Efficient Infrastructure Maintenance
Nothing makes you question your tax dollars quite like watching a city crew repair a pothole. What should be a simple process – “fill hole with asphalt, move on with life” – somehow becomes a municipal ballet of inefficiency, with more workers standing around than actual work happening.
The scene always plays out the same:
First comes the Early Morning Cone Deployment Team, a crack squad of three workers who spend 45 minutes arranging traffic cones in what can only be described as “modern art.” They’ll block off two lanes for a pothole the size of a dinner plate, creating a traffic snarl visible from space.
Then arrives the Observation Committee – four city employees leaning on shovels, nodding thoughtfully at the crater like archaeologists examining a dinosaur fossil. One will poke it with a stick while another takes photos for what I assume is the city’s “Potholes Through The Ages” coffee table book.
By lunchtime, the Heavy Equipment Division rolls in with enough machinery to build a skyscraper. A backhoe the size of a small house will be deployed to move what amounts to one wheelbarrow of asphalt. The operator spends 20 minutes adjusting his seat, another 15 consulting the manual, and finally 37 seconds actually doing the job.

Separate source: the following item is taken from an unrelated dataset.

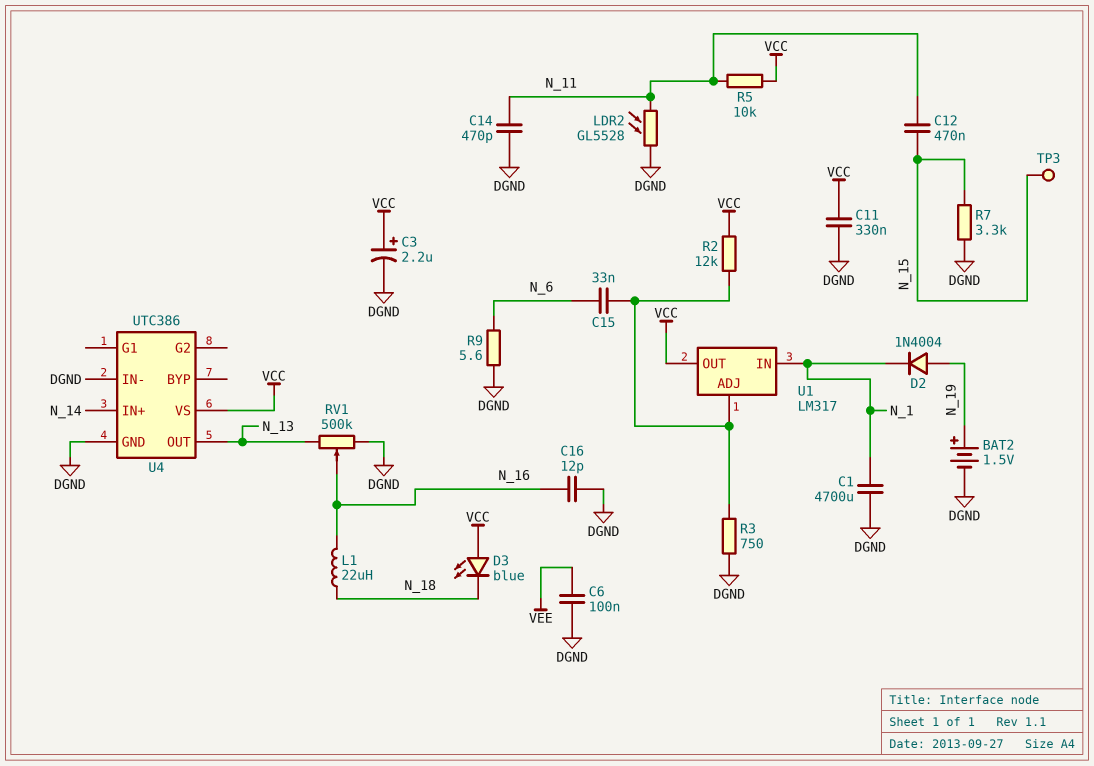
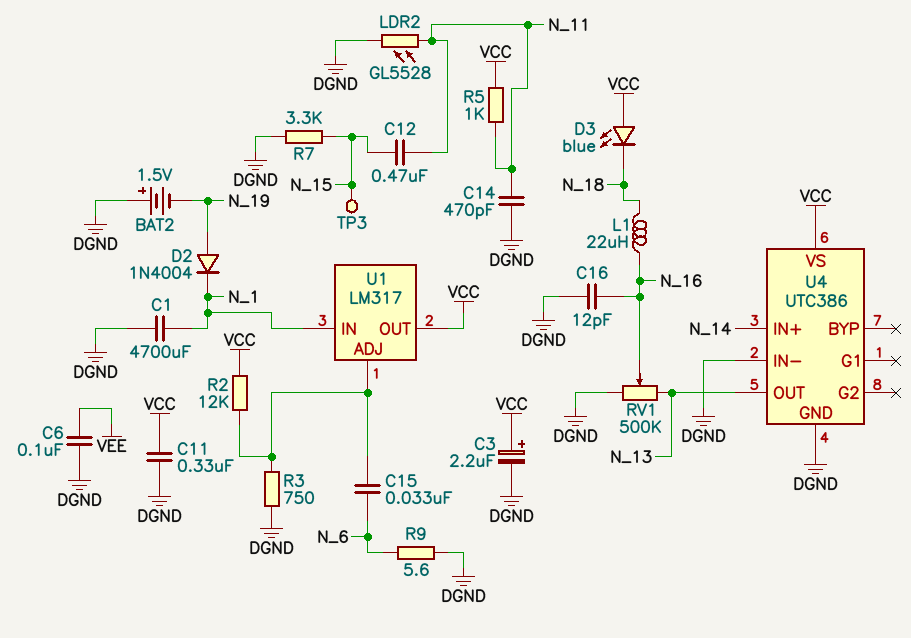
BAT2: 1.5V (plus N_19, minus DGND) -> 1.5V (plus DGND, minus N_19)
R5: 10k (N_11, VCC) -> 1k (N_11, VCC)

Meanwhile, the Safety Oversight Task Force (six more people in neon vests) stands in a circle discussing the weather, while one guy holds a “SLOW” sign upside-down. Every fifteen minutes, they’ll all rotate positions with the solemnity of the Changing of the Guard at Buckingham Palace.
Just when you think they might actually fix something, the Union-Mandated Break Delegation takes over. The crew disappears for 90 minutes, leaving behind a single shovel stuck in the pavement like Excalibur – taunting commuters who must now navigate an obstacle course of cones protecting… absolutely nothing.
When work finally resumes, the Asphalt Application Specialists dump enough blacktop to repave the entire street, only to have the Compaction Technician (a guy who clearly drew the short straw) spend 45 minutes tamping it down with what appears to be a modified cafeteria tray.
By day’s end, the Cleanup Crew arrives – four more workers who will spend two hours collecting the eight cones, during which time three new potholes will spontaneously emerge nearby. The job site will remain coned off for three additional days to let it cure.